Norma kesusilaan bertujuan agar manusia hidup berakhlak atau mempunyai hati nurani bersih. Norma kesusilaan adalah sekumpulan peraturan hidup yang dianggap sebagai suara hati nurani setiap manusia. Norma ini berhubungan dengan manusia sebagai individu, karena menyangkut kehidupan pribadi manusia. Peraturan-peraturan hidup ini berupa bisikan kalbu atau suara hati yang diakui dan diinsyafi oleh setiap orang sebagai pedoman dalam sikap dan perbuatannya. Sumber dari norma kesusilaan adalah hati nurani sanubari manusia itu sendiri, jadi bersifat otonom dan tidak ditujukan kepada hal-hal yang bersifat lahir, tetapi ditujukan kepada sifat bathin manusia itu sendiri. Dengan demikian sanksi norma kesusilaan lebih menekankan pada adanya penyesalan dalam diri atau bathin seseorang yang melakukan pelanggaran terhadap norma kesusilaan tersebut, misalnya seseorang berbuat tidak jujur maka sebenarnya hati nuraninya mengakui tindakannya itu sehingga mungkin saja dalam dirinya akan timbul rasa penyesalan terhadap perbuatan yang telah dilakukannya.

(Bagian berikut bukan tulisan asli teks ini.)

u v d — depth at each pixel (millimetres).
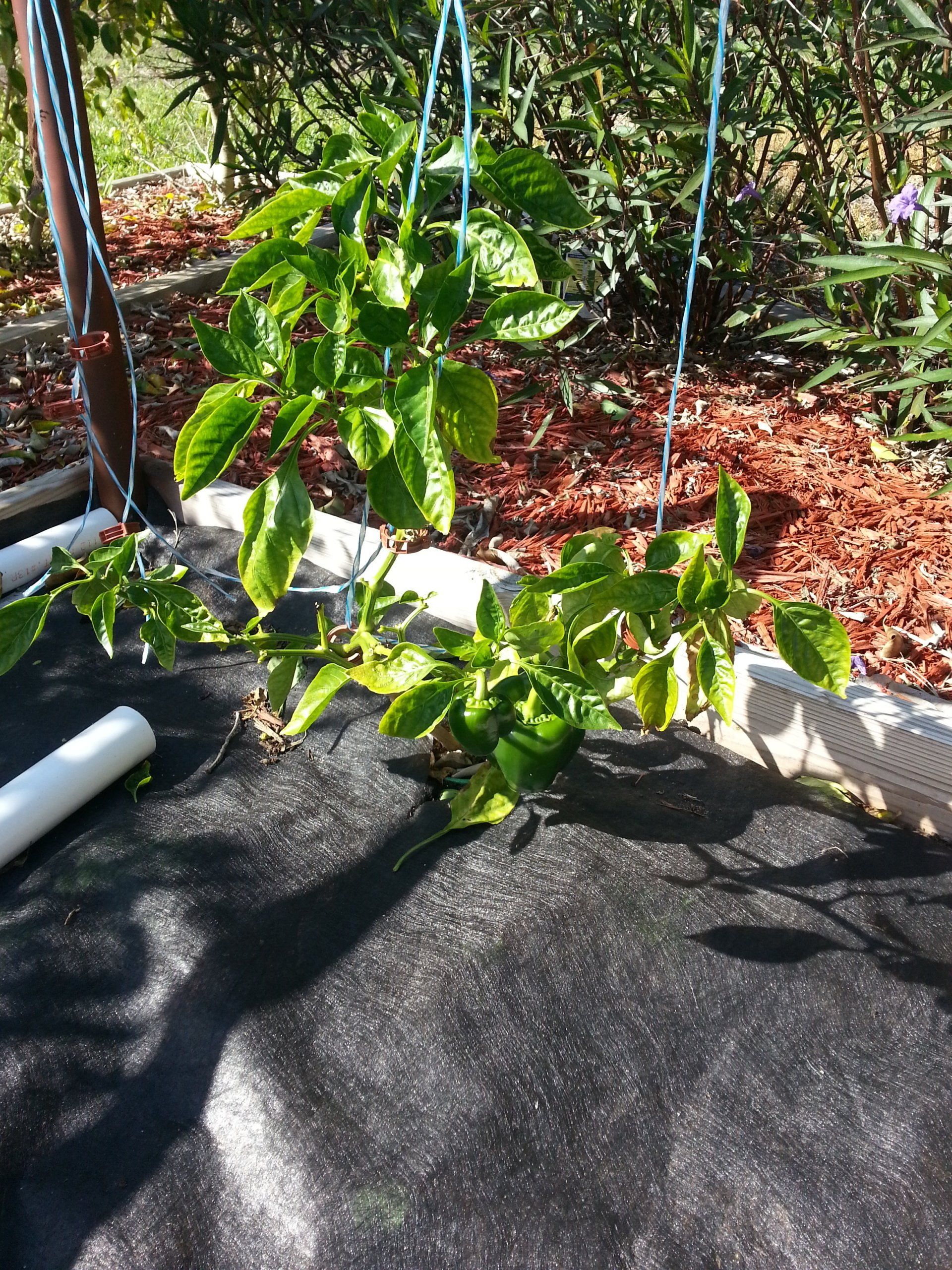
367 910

4) Norma hukum bersumber dari kekuasaan (pemerintah) yang berdaulat. Norma hukum yang berdasarkan filsafat Negara dan hukum dasar (konstitusi) tetap berakar dalam sosio-budaya bangsa, yakni asa kerohanian Negara-bangsa itu. Norma hukum mengatur dan menjamin ketertiban Negara dan rakyat; batas kekuasaan dan keadilan, hak dan kewajiban penduduk dalam Negara, disiplin manusia dalam Negara, norma Negara ditetapkan atas nama Negara, ditegakkan oleh lembaga-lembaga Negara.
Meskipun norma hukum berbeda dengan berbagai norma tersebut diatas, tetapi dalam pelaksanaannya norma hukum tetap berkaitan dengan semua norma yang ada dan berlaku dalam kehidupan manusia. Tegasnya hukum yang ideal, ialah yang sesuai dengan norma-norma yang ada.
Misalnya norma hukum perkawinan (undang-undang perkawinan No 1 Tahun 1974) tetap bersumber dan berlandaskan agama dan filsafat hidup dalam Negara RI.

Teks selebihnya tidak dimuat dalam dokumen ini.